OPEC's members are divided by many things: language; size; politics; sometimes outright war.
And money. Don't forget money.
If you want to understand why OPEC has responded to its current crisis with all the cohesion of cat herding, some numbers in the Energy Information Administration's "OPEC Revenue Fact Sheet," published on Tuesday, provide some important clues. First up, estimated revenue, adjusted for inflation:
The estimate for this year, $337 billion in real terms, is barely a third of 2012's peak -- and, uncannily, exactly the same as the consensus forecast for the combined revenue of Exxon Mobil and Chevron in 2016. Of course, those two only have to pay their employees, creditors and shareholders. OPEC's members have about 700 million people to answer to, roughly double the amount in 1980 . So, on a per capita basis, those numbers look worse:
What really stands out from that chart isn't just that net oil exports are set to generate less than $500 per man, woman and child this year. It's that even when oil was trading in triple digits a few years ago, the export revenue per person was still less than half what it was at the beginning of the 1980s. The need to diversify away from oil, such as Saudi Arabia is touting, reflects not just an acute crisis but a long-festering, chronic economic condition.

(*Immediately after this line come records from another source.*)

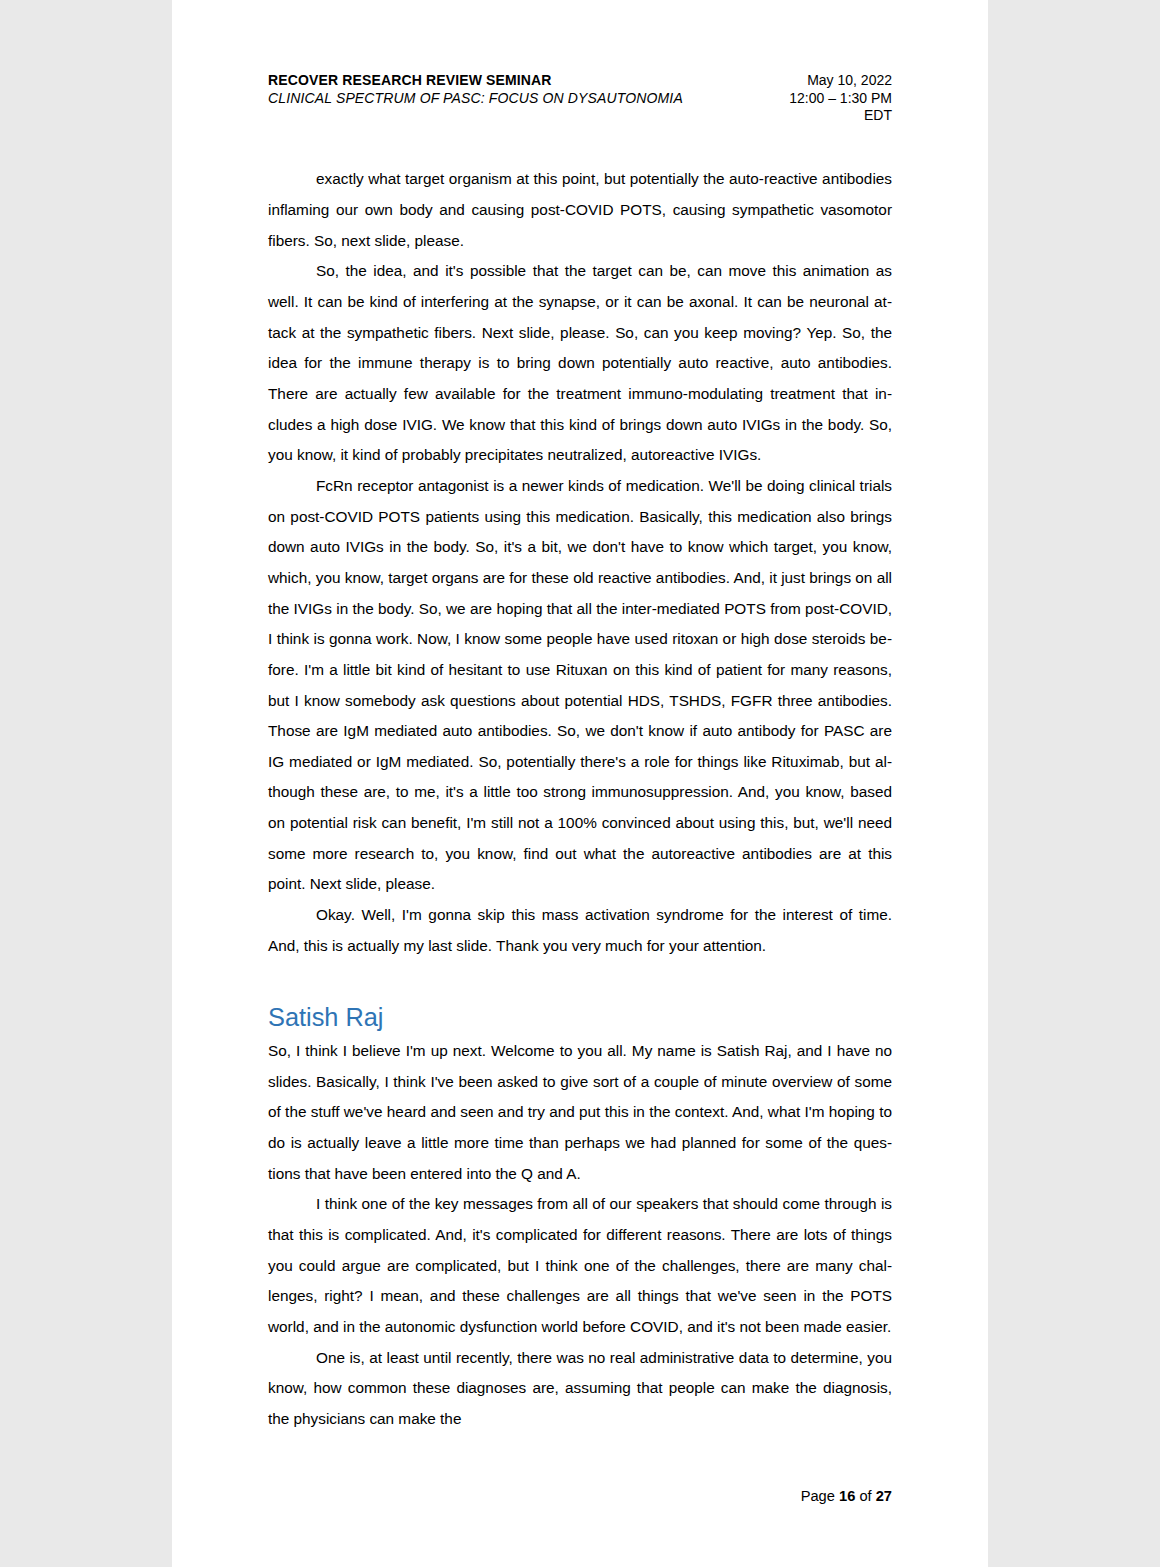RECOVER RESEARCH REVIEW SEMINAR
CLINICAL SPECTRUM OF PASC: FOCUS ON DYSAUTONOMIA
May 10, 2022
12:00 – 1:30 PM
EDT
exactly what target organism at this point, but potentially the auto-reactive antibodies inflaming our own body and causing post-COVID POTS, causing sympathetic vasomotor fibers. So, next slide, please.
So, the idea, and it's possible that the target can be, can move this animation as well. It can be kind of interfering at the synapse, or it can be axonal. It can be neuronal attack at the sympathetic fibers. Next slide, please. So, can you keep moving? Yep. So, the idea for the immune therapy is to bring down potentially auto reactive, auto antibodies. There are actually few available for the treatment immuno-modulating treatment that includes a high dose IVIG. We know that this kind of brings down auto IVIGs in the body. So, you know, it kind of probably precipitates neutralized, autoreactive IVIGs.
FcRn receptor antagonist is a newer kinds of medication. We'll be doing clinical trials on post-COVID POTS patients using this medication. Basically, this medication also brings down auto IVIGs in the body. So, it's a bit, we don't have to know which target, you know, which, you know, target organs are for these old reactive antibodies. And, it just brings on all the IVIGs in the body. So, we are hoping that all the inter-mediated POTS from post-COVID, I think is gonna work. Now, I know some people have used ritoxan or high dose steroids before. I'm a little bit kind of hesitant to use Rituxan on this kind of patient for many reasons, but I know somebody ask questions about potential HDS, TSHDS, FGFR three antibodies. Those are IgM mediated auto antibodies. So, we don't know if auto antibody for PASC are IG mediated or IgM mediated. So, potentially there's a role for things like Rituximab, but although these are, to me, it's a little too strong immunosuppression. And, you know, based on potential risk can benefit, I'm still not a 100% convinced about using this, but, we'll need some more research to, you know, find out what the autoreactive antibodies are at this point. Next slide, please.
Okay. Well, I'm gonna skip this mass activation syndrome for the interest of time. And, this is actually my last slide. Thank you very much for your attention.
Satish Raj
So, I think I believe I'm up next. Welcome to you all. My name is Satish Raj, and I have no slides. Basically, I think I've been asked to give sort of a couple of minute overview of some of the stuff we've heard and seen and try and put this in the context. And, what I'm hoping to do is actually leave a little more time than perhaps we had planned for some of the questions that have been entered into the Q and A.
I think one of the key messages from all of our speakers that should come through is that this is complicated. And, it's complicated for different reasons. There are lots of things you could argue are complicated, but I think one of the challenges, there are many challenges, right? I mean, and these challenges are all things that we've seen in the POTS world, and in the autonomic dysfunction world before COVID, and it's not been made easier.
One is, at least until recently, there was no real administrative data to determine, you know, how common these diagnoses are, assuming that people can make the diagnosis, the physicians can make the
Page 16 of 27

The added twist, which is forcing OPEC to crack rather than coalesce, is that while all members are suffering, the degree of pain differs widely:
Can it be any accident that Nigeria, sitting at the bottom of that chart, is currently convulsed by violence that has taken the country's oil production to its lowest level in 27 years (which in turn pushes the revenue lower)?

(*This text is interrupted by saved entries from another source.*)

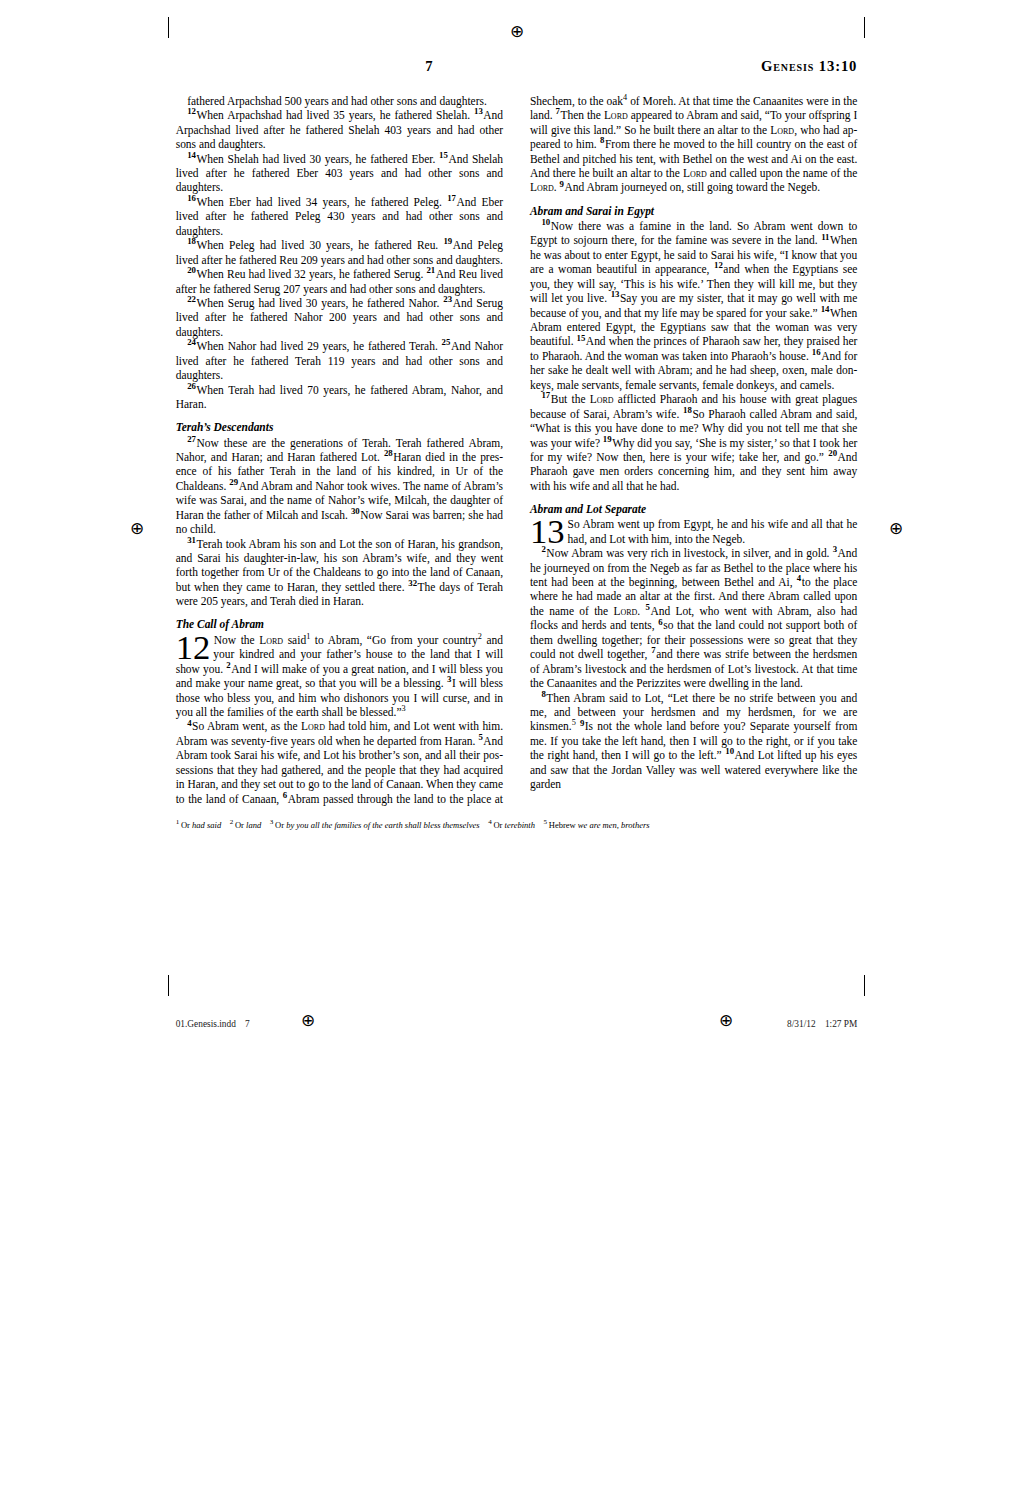⊕
⊕
⊕
7 Genesis 13:10
fathered Arpachshad 500 years and had other sons and daughters.
12 When Arpachshad had lived 35 years, he fathered Shelah. 13 And Arpachshad lived after he fathered Shelah 403 years and had other sons and daughters.
14 When Shelah had lived 30 years, he fathered Eber. 15 And Shelah lived after he fathered Eber 403 years and had other sons and daughters.
16 When Eber had lived 34 years, he fathered Peleg. 17 And Eber lived after he fathered Peleg 430 years and had other sons and daughters.
18 When Peleg had lived 30 years, he fathered Reu. 19 And Peleg lived after he fathered Reu 209 years and had other sons and daughters.
20 When Reu had lived 32 years, he fathered Serug. 21 And Reu lived after he fathered Serug 207 years and had other sons and daughters.
22 When Serug had lived 30 years, he fathered Nahor. 23 And Serug lived after he fathered Nahor 200 years and had other sons and daughters.
24 When Nahor had lived 29 years, he fathered Terah. 25 And Nahor lived after he fathered Terah 119 years and had other sons and daughters.
26 When Terah had lived 70 years, he fathered Abram, Nahor, and Haran.
Terah’s Descendants
27 Now these are the generations of Terah. Terah fathered Abram, Nahor, and Haran; and Haran fathered Lot. 28 Haran died in the presence of his father Terah in the land of his kindred, in Ur of the Chaldeans. 29 And Abram and Nahor took wives. The name of Abram’s wife was Sarai, and the name of Nahor’s wife, Milcah, the daughter of Haran the father of Milcah and Iscah. 30 Now Sarai was barren; she had no child.
31 Terah took Abram his son and Lot the son of Haran, his grandson, and Sarai his daughter-in-law, his son Abram’s wife, and they went forth together from Ur of the Chaldeans to go into the land of Canaan, but when they came to Haran, they settled there. 32 The days of Terah were 205 years, and Terah died in Haran.
The Call of Abram
12 Now the Lord said1 to Abram, “Go from your country2 and your kindred and your father’s house to the land that I will show you. 2 And I will make of you a great nation, and I will bless you and make your name great, so that you will be a blessing. 3 I will bless those who bless you, and him who dishonors you I will curse, and in you all the families of the earth shall be blessed.”3
4 So Abram went, as the Lord had told him, and Lot went with him. Abram was seventy-five years old when he departed from Haran. 5 And Abram took Sarai his wife, and Lot his brother’s son, and all their possessions that they had gathered, and the people that they had acquired in Haran, and they set out to go to the land of Canaan. When they came to the land of Canaan, 6 Abram passed through the land to the place at Shechem, to the oak4 of Moreh. At that time the Canaanites were in the land. 7 Then the Lord appeared to Abram and said, “To your offspring I will give this land.” So he built there an altar to the Lord, who had appeared to him. 8 From there he moved to the hill country on the east of Bethel and pitched his tent, with Bethel on the west and Ai on the east. And there he built an altar to the Lord and called upon the name of the Lord. 9 And Abram journeyed on, still going toward the Negeb.
Abram and Sarai in Egypt
10 Now there was a famine in the land. So Abram went down to Egypt to sojourn there, for the famine was severe in the land. 11 When he was about to enter Egypt, he said to Sarai his wife, “I know that you are a woman beautiful in appearance, 12and when the Egyptians see you, they will say, ‘This is his wife.’ Then they will kill me, but they will let you live. 13 Say you are my sister, that it may go well with me because of you, and that my life may be spared for your sake.” 14 When Abram entered Egypt, the Egyptians saw that the woman was very beautiful. 15 And when the princes of Pharaoh saw her, they praised her to Pharaoh. And the woman was taken into Pharaoh’s house. 16 And for her sake he dealt well with Abram; and he had sheep, oxen, male donkeys, male servants, female servants, female donkeys, and camels.
17 But the Lord afflicted Pharaoh and his house with great plagues because of Sarai, Abram’s wife. 18 So Pharaoh called Abram and said, “What is this you have done to me? Why did you not tell me that she was your wife? 19 Why did you say, ‘She is my sister,’ so that I took her for my wife? Now then, here is your wife; take her, and go.” 20 And Pharaoh gave men orders concerning him, and they sent him away with his wife and all that he had.
Abram and Lot Separate
13 So Abram went up from Egypt, he and his wife and all that he had, and Lot with him, into the Negeb.
2 Now Abram was very rich in livestock, in silver, and in gold. 3 And he journeyed on from the Negeb as far as Bethel to the place where his tent had been at the beginning, between Bethel and Ai, 4to the place where he had made an altar at the first. And there Abram called upon the name of the Lord. 5 And Lot, who went with Abram, also had flocks and herds and tents, 6so that the land could not support both of them dwelling together; for their possessions were so great that they could not dwell together, 7and there was strife between the herdsmen of Abram’s livestock and the herdsmen of Lot’s livestock. At that time the Canaanites and the Perizzites were dwelling in the land.
8 Then Abram said to Lot, “Let there be no strife between you and me, and between your herdsmen and my herdsmen, for we are kinsmen.5 9 Is not the whole land before you? Separate yourself from me. If you take the left hand, then I will go to the right, or if you take the right hand, then I will go to the left.” 10 And Lot lifted up his eyes and saw that the Jordan Valley was well watered everywhere like the garden
1 Or had said 2 Or land 3 Or by you all the families of the earth shall bless themselves 4 Or terebinth 5 Hebrew we are men, brothers
⊕
⊕
01.Genesis.indd 7 8/31/12 1:27 PM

What's more, this divide has actually expanded, not compressed, as OPEC's overall revenue has plummeted. This next chart plots the highest per capita oil export revenue of any OPEC member as a multiple of the lowest. Along with Indonesia (a net importer of oil), I've excluded the outliers of Qatar and Kuwait here.

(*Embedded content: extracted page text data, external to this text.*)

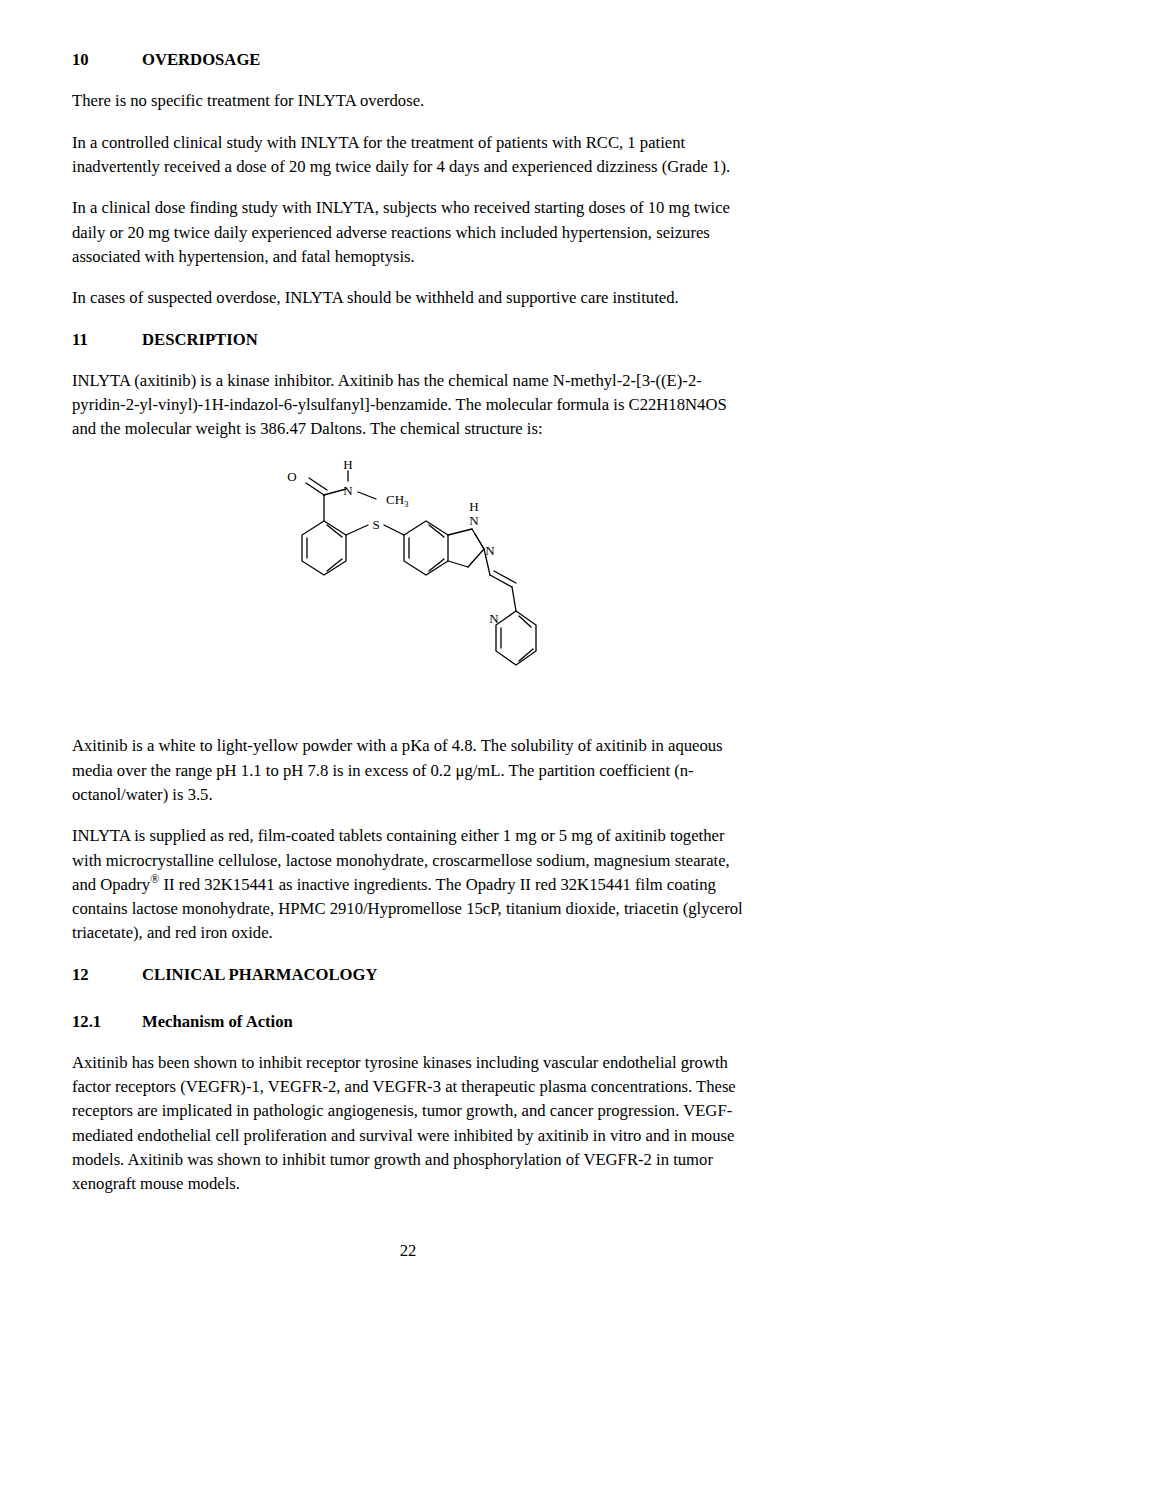10 OVERDOSAGE
There is no specific treatment for INLYTA overdose.
In a controlled clinical study with INLYTA for the treatment of patients with RCC, 1 patient inadvertently received a dose of 20 mg twice daily for 4 days and experienced dizziness (Grade 1).
In a clinical dose finding study with INLYTA, subjects who received starting doses of 10 mg twice daily or 20 mg twice daily experienced adverse reactions which included hypertension, seizures associated with hypertension, and fatal hemoptysis.
In cases of suspected overdose, INLYTA should be withheld and supportive care instituted.
11 DESCRIPTION
INLYTA (axitinib) is a kinase inhibitor. Axitinib has the chemical name N-methyl-2-[3-((E)-2-pyridin-2-yl-vinyl)-1H-indazol-6-ylsulfanyl]-benzamide. The molecular formula is C22H18N4OS and the molecular weight is 386.47 Daltons. The chemical structure is:
O N H CH3 S N H N N
Axitinib is a white to light-yellow powder with a pKa of 4.8. The solubility of axitinib in aqueous media over the range pH 1.1 to pH 7.8 is in excess of 0.2 μg/mL. The partition coefficient (n-octanol/water) is 3.5.
INLYTA is supplied as red, film-coated tablets containing either 1 mg or 5 mg of axitinib together with microcrystalline cellulose, lactose monohydrate, croscarmellose sodium, magnesium stearate, and Opadry® II red 32K15441 as inactive ingredients. The Opadry II red 32K15441 film coating contains lactose monohydrate, HPMC 2910/Hypromellose 15cP, titanium dioxide, triacetin (glycerol triacetate), and red iron oxide.
12 CLINICAL PHARMACOLOGY
12.1 Mechanism of Action
Axitinib has been shown to inhibit receptor tyrosine kinases including vascular endothelial growth factor receptors (VEGFR)-1, VEGFR-2, and VEGFR-3 at therapeutic plasma concentrations. These receptors are implicated in pathologic angiogenesis, tumor growth, and cancer progression. VEGF-mediated endothelial cell proliferation and survival were inhibited by axitinib in vitro and in mouse models. Axitinib was shown to inhibit tumor growth and phosphorylation of VEGFR-2 in tumor xenograft mouse models.
22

History suggests a good recipe for dooming an organization, regime or even a country is to take a pie, shrink it dramatically, and divide the pieces very unevenly. That's where OPEC finds itself today.
This column does not necessarily reflect the opinion of Bloomberg LP and its owners.
In order to make this comparison, I've adjusted the numbers to include Ecuador and Angola in the 1980 number and Indonesia in 2015's number (it rejoined OPEC towards the end of last year).